FDA tomato cluster F—

June 18, 2008

The US Food and Drug Administration (FDA) said that a localized cluster of nine cases has emerged in the nationwide Salmonella outbreak linked to tomatoes, but in a conference call with news reporters today, David Acheson, the FDA’s associate commissioner of foods, declined to name the geographic region or where the people consumed the tainted tomatoes.

Based on interviews with 202 people, illness onset dates ranged from April 10 (over two months ago) to June 5. At least 43 people were hospitalized, according to an update today from the CDC. Though no deaths have officially been linked to the outbreak, a Texas man in his sixties who died of cancer was infected with the outbreak strain, which may have contributed to his death, the CDC has said.

Acheson said the identification of the case cluster is helpful because it allows investigators to better trace the source of the tomatoes, from foodservice facilities to distributors and possibly to the farm. “The weakest link is individual patient recall,” he said. “But with a cluster you have invoices and other records to look at.”

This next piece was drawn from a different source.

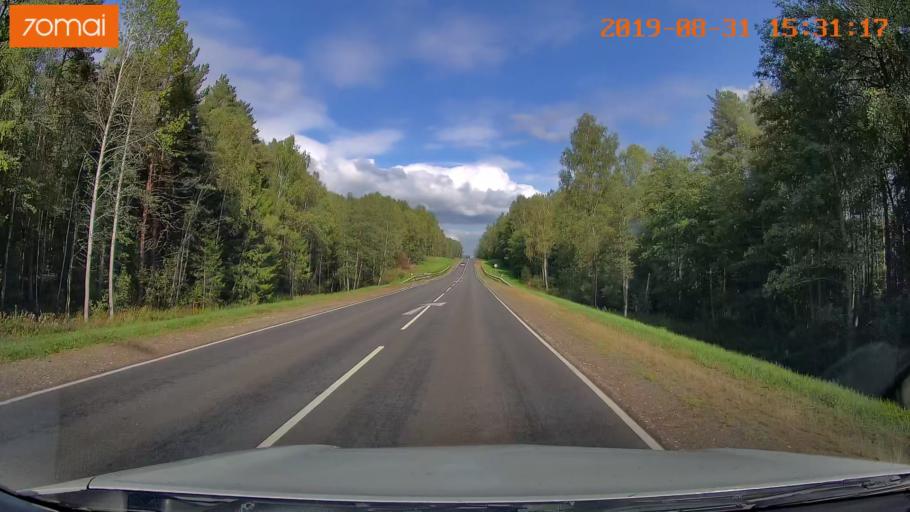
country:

FDA officials said they were prohibited from naming the region and where the people who were part of the cluster may have eaten. However,Tim Hadac, a spokesman with the Chicago Department of Public Health, said nine people got sick with Salmonella infections after eating at a Chicago restaurant in mid May, according to a Jun 13 Bloomberg News report. Hadac told Bloomberg that the restaurant has multiple locations around Chicago but isn’t part of a national chain. It’s unclear if the cluster the FDA identified is the same as the Chicago one.

Ian Williams, chief of the Centers for Disease Control and Prevention’s (CDC’s) OutbreakNet team, told reporters that the agency still considers the outbreak ongoing.

Officials said they have not ruled out tomatoes from southern Florida and Mexico as the possible source of the contaminated tomatoes. Both were harvesting tomatoes and were major suppliers to the US market in early April when the S Saintpaul infections started occurring.

However, the FDA has cleared tomatoes from northern Florida growing regions because they are just now being harvested and weren’t available at the start of the outbreak. Acheson said some retailers are selling those tomatoes and are posting certificates from the state of Florida verifying that they are from northern Florida. He said growing regions in central and southern Florida are no longer harvesting tomatoes.

Florida intensified its tomato testing program after the outbreak was announced, Acheson said. Though all samples so far have been negative, testing did not begin until after the central and southern Florida tomato harvests had ended, he said.

The FDA has stepped up sampling on tomatoes entering the United States from all regions of Mexico, Atcheson said, but he added that the FDA doesn’t have the authority to stop shipments without evidence that tomatoes from a certain growing region are the source of the outbreak. If the contaminated tomatoes are from Mexico, he said, there is a chance that the products are still entering the United States.

Tomatoes from the Baja region of Mexico, however, have been cleared, because the area did not begin harvesting tomatoes until after infections began, FDA officials said.

Federal food safety officials are communicating with their counterparts in Mexico to determine if any Mexicans have had illnesses that match the outbreak strain, he said.